Copy out word for word everything in the rows below, from the line containing "family: Kallymeniaceae" down to the last line of the rows, including both of those lines.

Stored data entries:
◇ ◇ ◇ ◇ ◇ ◇ ◇

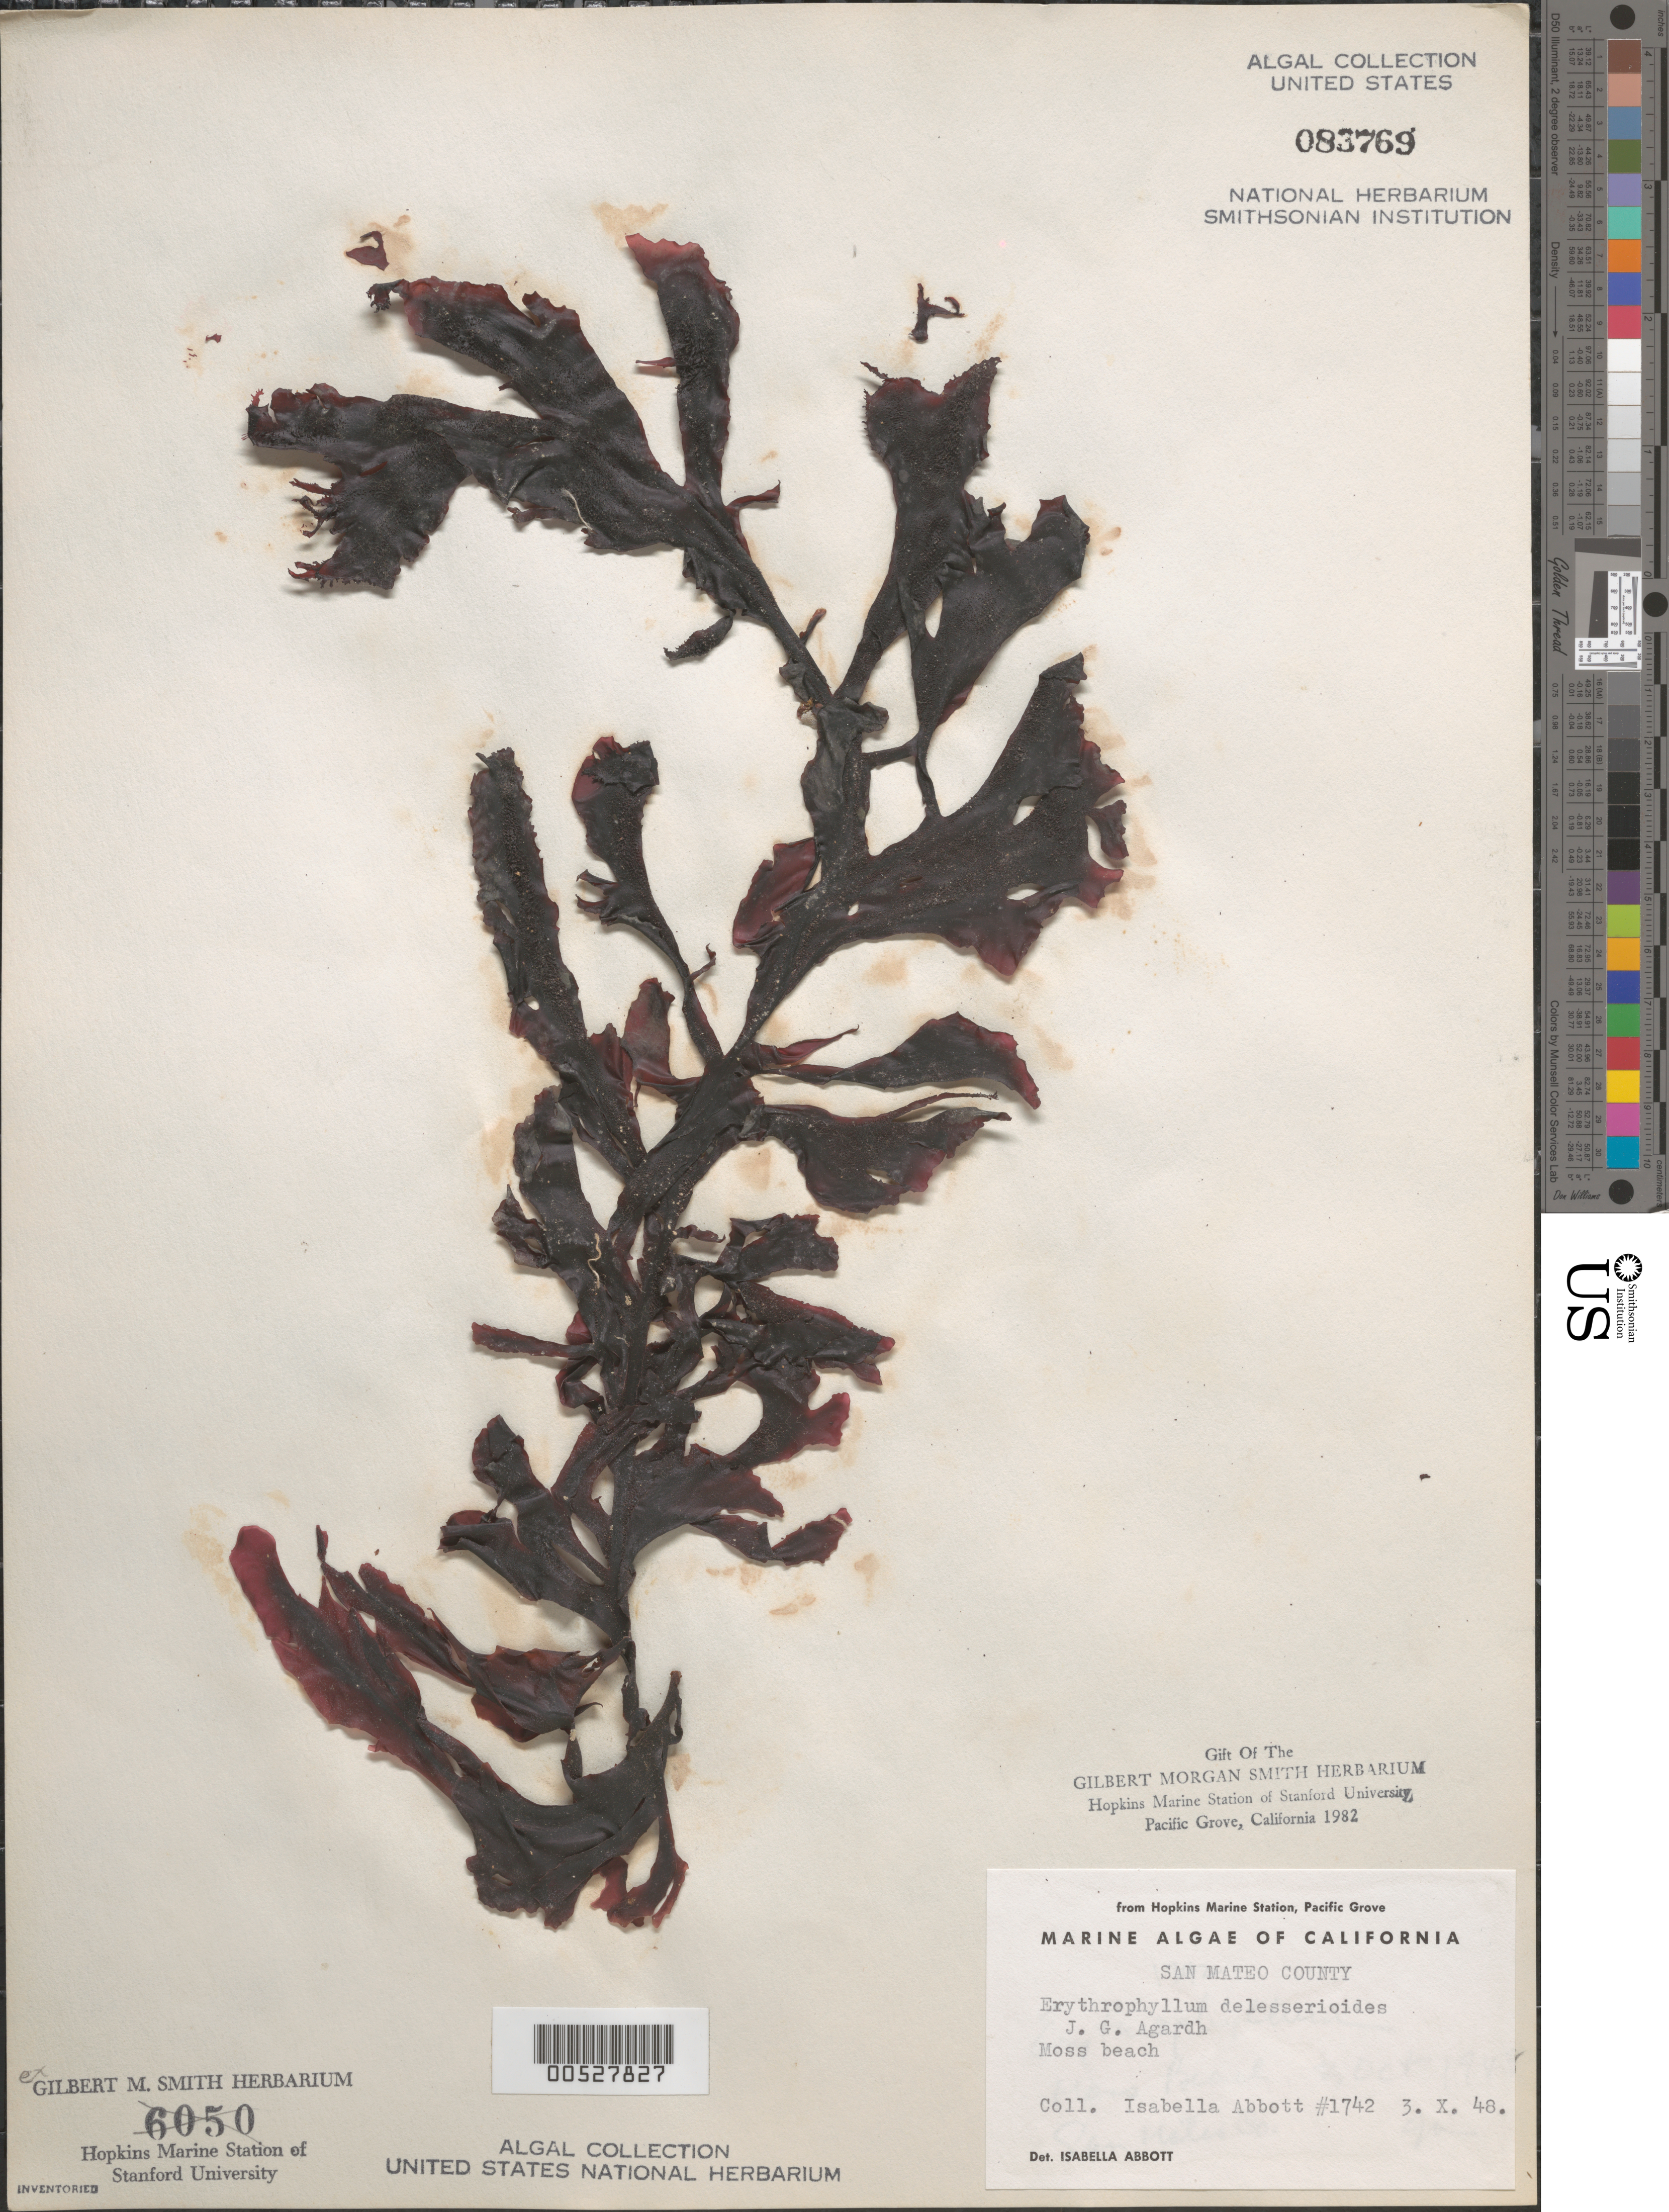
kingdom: Plantae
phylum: Rhodophyta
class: Florideophyceae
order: Gigartinales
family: Kallymeniaceae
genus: Erythrophyllum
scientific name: Erythrophyllum delesserioides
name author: J. Agardh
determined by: Abbott, Isabella A.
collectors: I. A. Abbott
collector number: IAA 1742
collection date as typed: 03 Oct 1948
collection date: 1948-10-03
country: United States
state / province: California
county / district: San Mateo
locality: Moss Beach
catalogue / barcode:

◇ ◇ ◇ ◇ ◇ ◇ ◇

▶ **ANSWER TO THIS TASK**:
family: Kallymeniaceae
genus: Erythrophyllum
scientific name: Erythrophyllum delesserioides
name author: J. Agardh
determined by: Abbott, Isabella A.
collectors: I. A. Abbott
collector number: IAA 1742
collection date as typed: 03 Oct 1948
collection date: 1948-10-03
country: United States
state / province: California
county / district: San Mateo
locality: Moss Beach
catalogue / barcode:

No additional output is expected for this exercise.